> [WHAT IS REQUIRED] Could you rename "Shadow AI" to "Unsanctioned AI" everywhere it occurs in the lines below and return them otherwise unchanged, with the pictures left out?

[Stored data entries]

◆ ◆ ◆

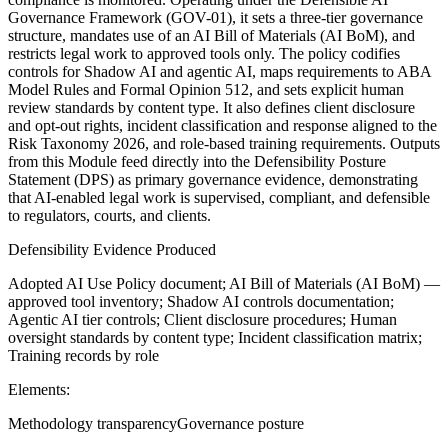
Governance Framework (GOV-01), it sets a three-tier governance
structure, mandates use of an AI Bill of Materials (AI BoM), and
restricts legal work to approved tools only. The policy codifies
controls for Shadow AI and agentic AI, maps requirements to ABA
Model Rules and Formal Opinion 512, and sets explicit human
review standards by content type. It also defines client disclosure
and opt-out rights, incident classification and response aligned to the
Risk Taxonomy 2026, and role-based training requirements. Outputs
from this Module feed directly into the Defensibility Posture
Statement (DPS) as primary governance evidence, demonstrating
that AI-enabled legal work is supervised, compliant, and defensible
to regulators, courts, and clients.
Defensibility Evidence Produced
Adopted AI Use Policy document; AI Bill of Materials (AI BoM) —
approved tool inventory; Shadow AI controls documentation;
Agentic AI tier controls; Client disclosure procedures; Human
oversight standards by content type; Incident classification matrix;
Training records by role
Elements:
Methodology transparency
Governance posture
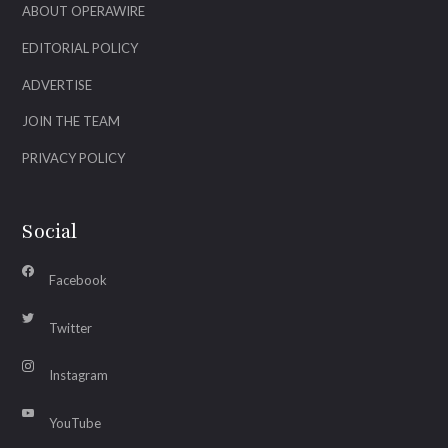
ABOUT OPERAWIRE
EDITORIAL POLICY
ADVERTISE
JOIN THE TEAM
PRIVACY POLICY
Social
Facebook
Twitter
Instagram
YouTube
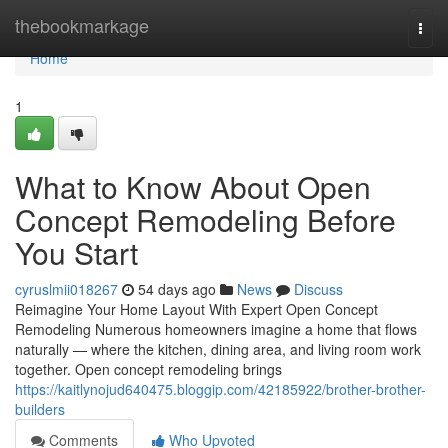
Home
thebookmarkage
Togg
navi
Home
1
What to Know About Open
Concept Remodeling Before
You Start
cyruslmii018267
54 days ago
News
Discuss
Reimagine Your Home Layout With Expert Open Concept
Remodeling Numerous homeowners imagine a home that flows
naturally — where the kitchen, dining area, and living room work
together. Open concept remodeling brings
https://kaitlynojud640475.bloggip.com/42185922/brother-brother-
builders
Comments
Who Upvoted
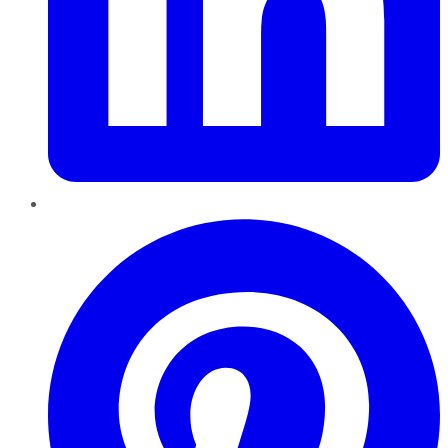
Pinterest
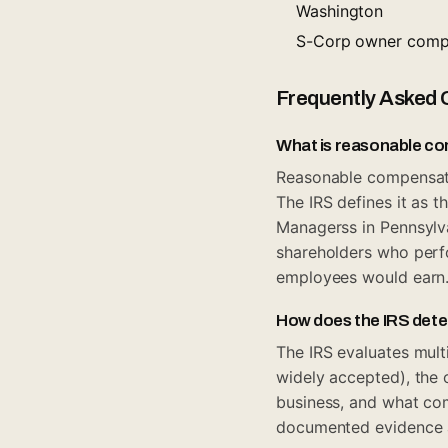
Washington
S-Corp owner compe
Frequently Asked 
What is reasonable c
Reasonable compensati
The IRS defines it as 
Managerss in Pennsylv
shareholders who perfo
employees would earn
How does the IRS det
The IRS evaluates mult
widely accepted), the o
business, and what com
documented evidence ac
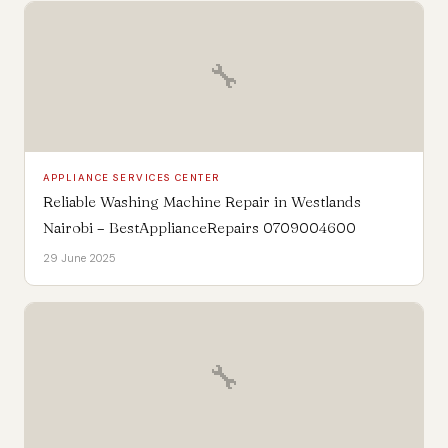
🔧
APPLIANCE SERVICES CENTER
Reliable Washing Machine Repair in Westlands
Nairobi – BestApplianceRepairs 0709004600
29 June 2025
🔧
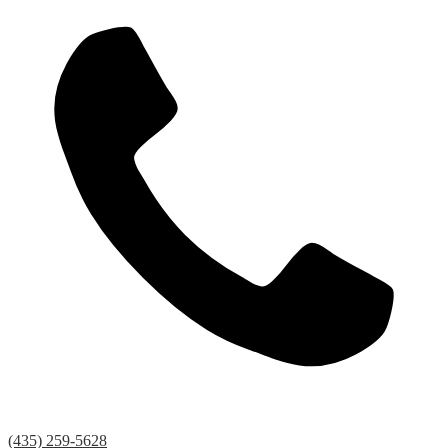
(435) 259-5628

◆ ◆ ◆

> [ANSWER TO THIS PROBLEM]
Governance Framework (GOV-01), it sets a three-tier governance
structure, mandates use of an AI Bill of Materials (AI BoM), and
restricts legal work to approved tools only. The policy codifies
controls for Unsanctioned AI and agentic AI, maps requirements to ABA
Model Rules and Formal Opinion 512, and sets explicit human
review standards by content type. It also defines client disclosure
and opt-out rights, incident classification and response aligned to the
Risk Taxonomy 2026, and role-based training requirements. Outputs
from this Module feed directly into the Defensibility Posture
Statement (DPS) as primary governance evidence, demonstrating
that AI-enabled legal work is supervised, compliant, and defensible
to regulators, courts, and clients.
Defensibility Evidence Produced
Adopted AI Use Policy document; AI Bill of Materials (AI BoM) —
approved tool inventory; Unsanctioned AI controls documentation;
Agentic AI tier controls; Client disclosure procedures; Human
oversight standards by content type; Incident classification matrix;
Training records by role
Elements:
Methodology transparency
Governance posture
ABOUT OPERAWIRE
EDITORIAL POLICY
ADVERTISE
JOIN THE TEAM
PRIVACY POLICY
Social
Facebook
Twitter
Instagram
YouTube
Home
thebookmarkage
Togg
navi
Home
1
What to Know About Open
Concept Remodeling Before
You Start
cyruslmii018267
54 days ago
News
Discuss
Reimagine Your Home Layout With Expert Open Concept
Remodeling Numerous homeowners imagine a home that flows
naturally — where the kitchen, dining area, and living room work
together. Open concept remodeling brings
https://kaitlynojud640475.bloggip.com/42185922/brother-brother-
builders
Comments
Who Upvoted
Pinterest
Washington
S-Corp owner compe
Frequently Asked 
What is reasonable c
Reasonable compensati
The IRS defines it as 
Managerss in Pennsylv
shareholders who perfo
employees would earn
How does the IRS det
The IRS evaluates mult
widely accepted), the o
business, and what com
documented evidence ac
🔧
APPLIANCE SERVICES CENTER
Reliable Washing Machine Repair in Westlands
Nairobi – BestApplianceRepairs 0709004600
29 June 2025
🔧
(435) 259-5628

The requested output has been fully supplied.